Bonus points for the sarcasm.  The article starts out so promising, with just a minor flub here:

“It is legitimate to want to broaden our extremely narrow definitions of female beauty beyond extremely thin, extremely young, extremely white, and extremely western ideals.”

No, it’s not legitimate, because as this very article points out, all expanding the definition of beauty does is expand the range of women to be objectified and sexualized.  Maybe that’s a short-term gain for those  non-conventionally beautiful who want social approval and husbands, but it does nothing to advance the interests of women as a class.

As I’ve pointed out before on this very blog, beauty is a brutally oppressive hierarchy that keeps women down.  As with all hierarchies, the end goal of feminism is not to expand, but to dismantle it.

She goes on about objectification at some length, all of it good, and then comes the massive fail:

“Look, I’m not foolish enough to think that the male gaze will ever go away (or even should), nor do I believe it will ever cease being a driving force behind what a lot of women themselves have come to view as empowering. ”

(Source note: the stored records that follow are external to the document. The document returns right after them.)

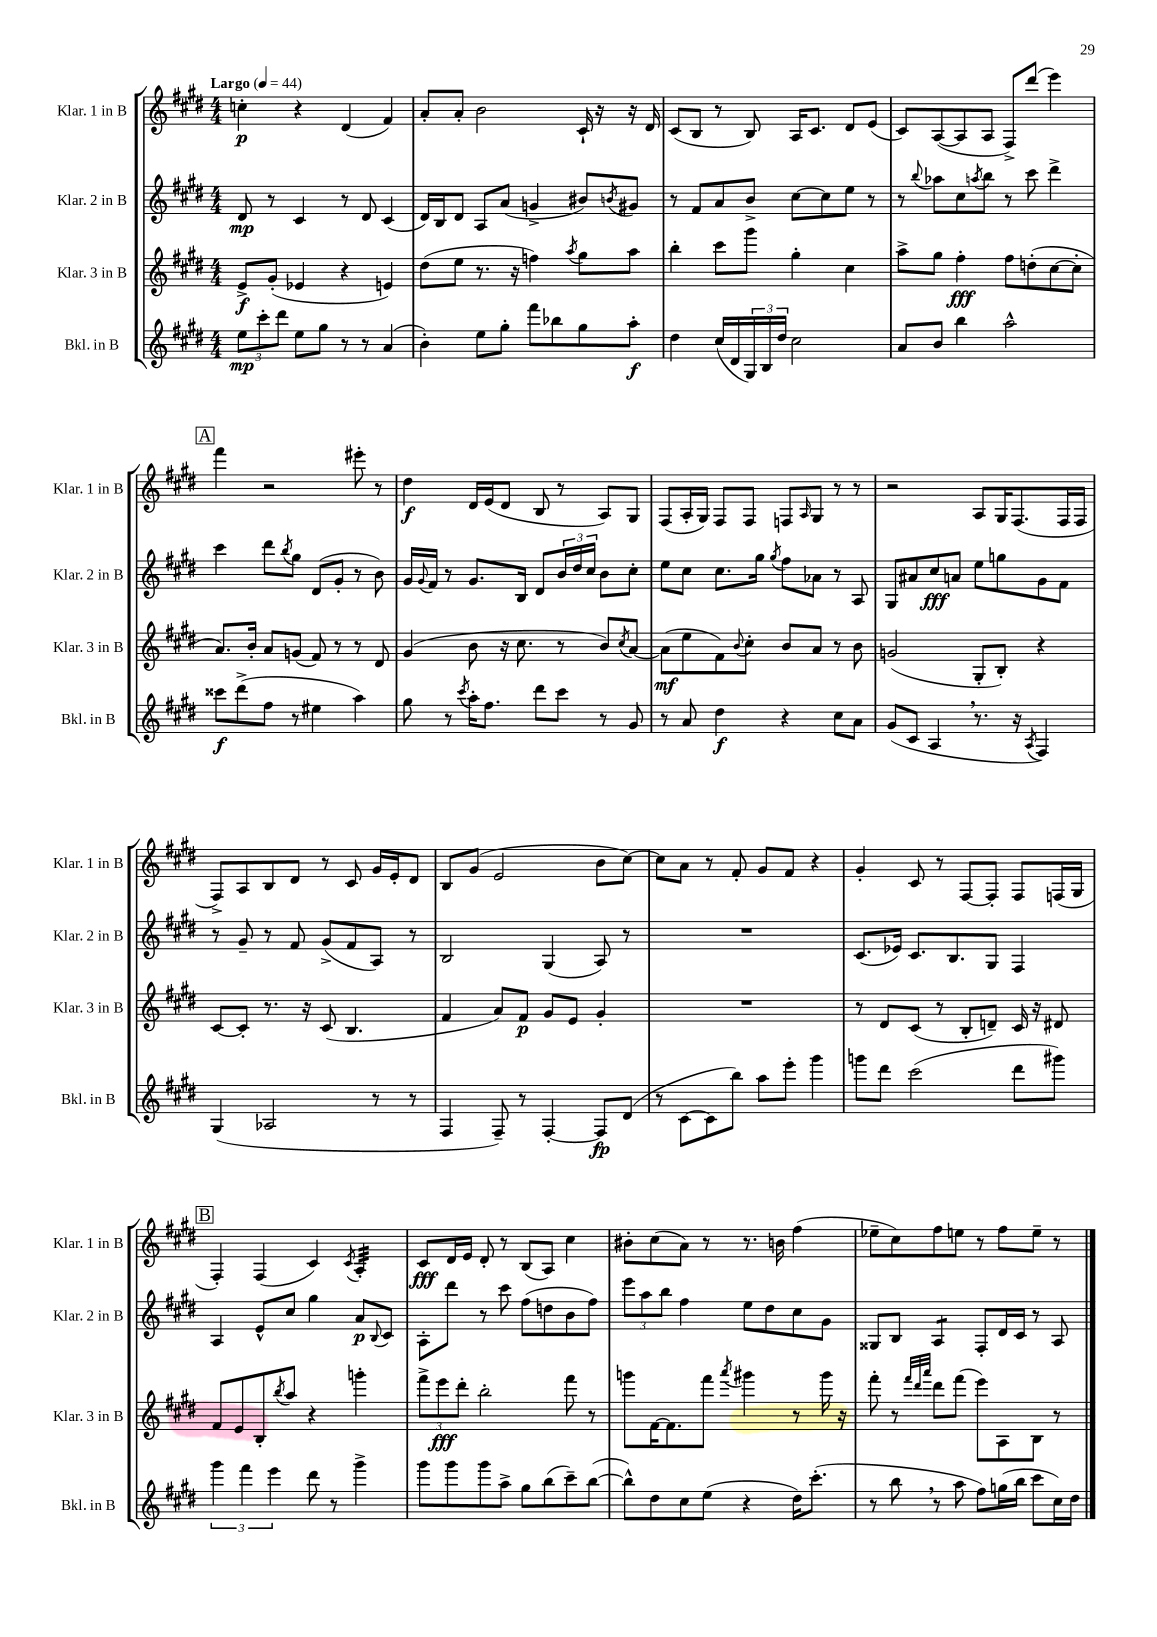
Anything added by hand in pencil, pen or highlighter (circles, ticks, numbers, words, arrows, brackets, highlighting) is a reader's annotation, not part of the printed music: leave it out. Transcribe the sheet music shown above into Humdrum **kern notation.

**kern	**kern	**kern	**kern
*staff4	*staff3	*staff2	*staff1
*clefG2	*clefG2	*clefG2	*clefG2
*k[f#c#g#d#]	*k[f#c#g#d#]	*k[f#c#g#d#]	*k[f#c#g#d#]
*M4/4	*M4/4	*M4/4	*M4/4
*MM44	*MM44	*MM44	*MM44
12ee	8e^	8d#	4cc'
12ccc#'	.	.	.
.	(8g#'	8r	.
12ddd#	.	.	.
8ee	4e-	4c#	4r
8gg#	.	.	.
8r	4r	8r	(4d#
8r	.	8d#	.
(4a	4e)	(4c#	4f#)
=	=	=	=
4b')	(8dd#	16d#)	8a'
.	.	16B	.
.	8ee	8d#	8a'
8ee	8.r	8A	2b
8gg#'	.	(8a	.
.	16r	.	.
8fff#	4ff)	4g^	.
8bb-	.	.	.
.	8qaa	.	.
8gg#	8gg#	8b#)	16c#`
.	.	.	16r
.	.	8qb	.
8aa'	8aa	8g#	16r
.	.	.	16d#
=	=	=	=
4dd#	4bb'	8r	(8c#
.	.	8f#	8B
(16cc#	8ccc#	8a	8r
16d#	.	.	.
24G#)	8ggg#	8b^	8B)
24B	.	.	.
24dd#	.	.	.
2cc#	4gg#'	[8cc#	16A
.	.	.	8.c#
.	.	8cc#]	.
.	4cc#	8ee	8d#
.	.	8r	(8e
=	=	=	=
8a	8aa^	8r	8c#)
.	.	8qqbb	.
8b	8gg#	8aa-	([8A
4bb	4ff#'	8cc#	8A]
.	.	8qaa	.
.	.	8bb	8A
2aa^^	8ff#	8r	8F#^)
.	(8dd'	8ccc#	(8ddd#
.	[8cc#	4ddd#^	4eee)
.	8cc#']	.	.
=	=	=	=
8ccc##	8.a)	4ccc#	4fff#
(8ddd#^	.	.	.
.	16b'	.	.
8ff#	8a	8ddd#	2r
.	.	8qbb	.
8r	(8g	8gg#	.
4ee#	8f#)	(8d#	.
.	8r	8g#'	.
4aa)	8r	8r	8eee#'
.	8d#	8b)	8r
=	=	=	=
8gg#	(4g#	16g#	4dd#
.	.	8qqg#	.
.	.	16f#	.
8r	.	8r	.
8qccc#	.	.	.
16aa'	8b	8.g#	16d#
8.ff#	.	.	(16e
.	16r	.	8d#
.	8.cc#	16B	.
8ddd#	.	8d#	8B
8ccc#	8r	24b	8r
.	.	24dd#	.
.	.	24cc#	.
8r	8b)	8b	8A)
.	8qcc#	.	.
8g#	[8a	8cc#'	8G#
=	=	=	=
8r	(8a]	8ee	(8F#
8a	8ee	8cc#	16A'
.	.	.	16G#)
4dd#	8f#)	8.cc#	8F#
.	8qqb	.	.
.	8cc#'	.	8F#
.	.	16gg#	.
.	.	8qgg#	.
4r	8b	8ff#	8F
.	.	.	16qqA
.	8a	8a-	8G#
8cc#	8r	8r	8r
8a	8b	8A	8r
=	=	=	=
(8g#	(2g	8G#	2r
8c#	.	8a#	.
4A	.	8cc#	.
.	.	8a	.
8.r	8G#'	8ee	8A
.	8B')	8gg	16G#
16r	.	.	(8.F#
8qA	.	.	.
4F#)	4r	8g#	.
.	.	8f#	16F#
.	.	.	16F#
=	=	=	=
(4G#	[8c#	8r	8F#^)
.	8c#']	8g#~	8A
2A-	8.r	8r	8B
.	.	8f#	8d#
.	16r	.	.
.	(8c#	(8g#^	8r
.	4.B	8f#	8c#
8r	.	8A)	16g#
.	.	.	16e'
8r	.	8r	8d#
=	=	=	=
4F#	4f#	2B	8B
.	.	.	(8g#
8F#~)	8a)	.	2e
8r	8f#	.	.
[4F#'	8g#	(4G#	.
.	8e	.	.
8F#]	4g#'	8A)	8b
(8d#	.	8r	[8cc#)
=	=	=	=
8r	1r	1r	8cc#]
[8c#	.	.	8a
8c#]	.	.	8r
8bb)	.	.	8f#'
8aa	.	.	8g#
8eee'	.	.	8f#
4ggg#	.	.	4r
=	=	=	=
8ggg	8r	(8.c#	4g#'
8ddd#	8d#	.	.
.	.	16e-)	.
(2ccc#	(8c#	8.c#	8c#
.	8r	.	8r
.	.	8.B	.
.	8B'	.	[8F#
.	8d~)	8G#	8F#']
8ddd#	16c#	4F#	8F#
.	16r	.	.
8ggg#)	8d#	.	(16F
.	.	.	16G#
=	=	=	=
6ggg#	8f#	4A	4F#')
.	8e	.	.
6fff#	.	.	.
.	8B'	8e^^	(4F#
6eee	.	.	.
.	8qbb	.	.
.	8aa	8cc#	.
8ddd#	4r	4gg#	4c#)
8r	.	.	.
.	.	.	8qc#
4ggg#^	4ggg'	8a	4A'
.	.	8qqB	.
.	.	8c#	.
=	=	=	=
8ggg#	12fff#^	8A'	8c#
.	12eee	.	.
8ggg#	.	8ddd#	16d#
.	12ddd#'	.	.
.	.	.	16e
8ggg#	2bb'	8r	8d#'
8aa^	.	8ccc#	8r
8gg#	.	(8ff#	(8B
(8bb	.	8dd	8A)
8ccc#~)	8fff#	8b	4cc#
([8bb	8r	8ff#)	.
=	=	=	=
8bb^^])	8ggg	12eee	8b#'
.	.	12aa	.
8dd#	[16f#	.	(8cc#
.	.	12bb	.
.	8.f#]	.	.
8cc#	.	4ff#	8a)
(8ee	8fff#	.	8r
.	8qaaa	.	.
4r	4ggg#	8ee	8.r
.	.	8dd#	.
.	.	.	16b
16dd#)	8r	8cc#	(4ff#
(8.ccc#'	.	.	.
.	16ggg#	8g#	.
.	16r	.	.
=	=	=	=
8r	8fff#'	8G##	8ee-~
8bb	8r	8B	8cc#)
.	32qqfff#	.	.
.	32qqddd#	.	.
.	32qqaaa	.	.
8r	8ddd#	4A	8ff#
8aa	(8fff#	.	8ee
8ff#)	8eee)	8F#'	8r
(16gg	8A	16d#	8ff#
16bb	.	16c#	.
8ccc#	8B	8r	8ee~
16cc#)	8r	8A	8r
16dd#	.	.	.
==	==	==	==
*-	*-	*-	*-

Like other liberal feminists, she’s setting her sights pretty low.

The Male Gaze turns women into objects, not people, so damn right it should go away, and in a post-patriarchal society, it will.  The problem is that Day can’t imagine a world without patriarchy.  To her, male domination and the dehumanization of women is just “natural” and a given; all we can do is angle for a better deal with our masters.    Women who have come to view themselves as “empowered” by catering to the Male Gaze aren’t really empowered, as Day seems to know but won’t come right out and say.

But she goes on to say “I understand human nature, but I still want more for girls and women.”

Without dismantling the patriarchy it ain’t gonna happen.  And the first step to dismantling the patriarchy is acknowledging that it is a social construct, and not “human nature”.

 

 

 

 

 

On fashion

David Bowie

David Bowie can have fun with this shit, because it’s not compulsory for men.  (source)

We’ve got the goon squad, and we’re coming to town….

– David Bowie, “Fashion”

When I was 13, I had only the vaguest stirrings of what would eventually make me into a feminist.   But I was brutally aware, as only a 13-year-old can be,  of the strict social caste system among kids.  I was aware that I was not thin or pretty enough to be one of the cool kids, and I was too poor to afford the clothes that signified status.  I grew up in a ghetto section of a large California city, part of and surrounded by poverty.  If you weren’t from around there, you might think that the poor kids wouldn’t care as much about having the right clothing as the rich kids, but you’d be wrong.  Designer clothing was EVERYTHING.  To the point where many of our parents sought out cheap designer knockoffs for us at the swap meet in the hopes of helping us fit in.  If you showed up at school in a dress from K-Mart, everyone knew it and would mock you mercilessly.    They always knew where the cheap clothes came from.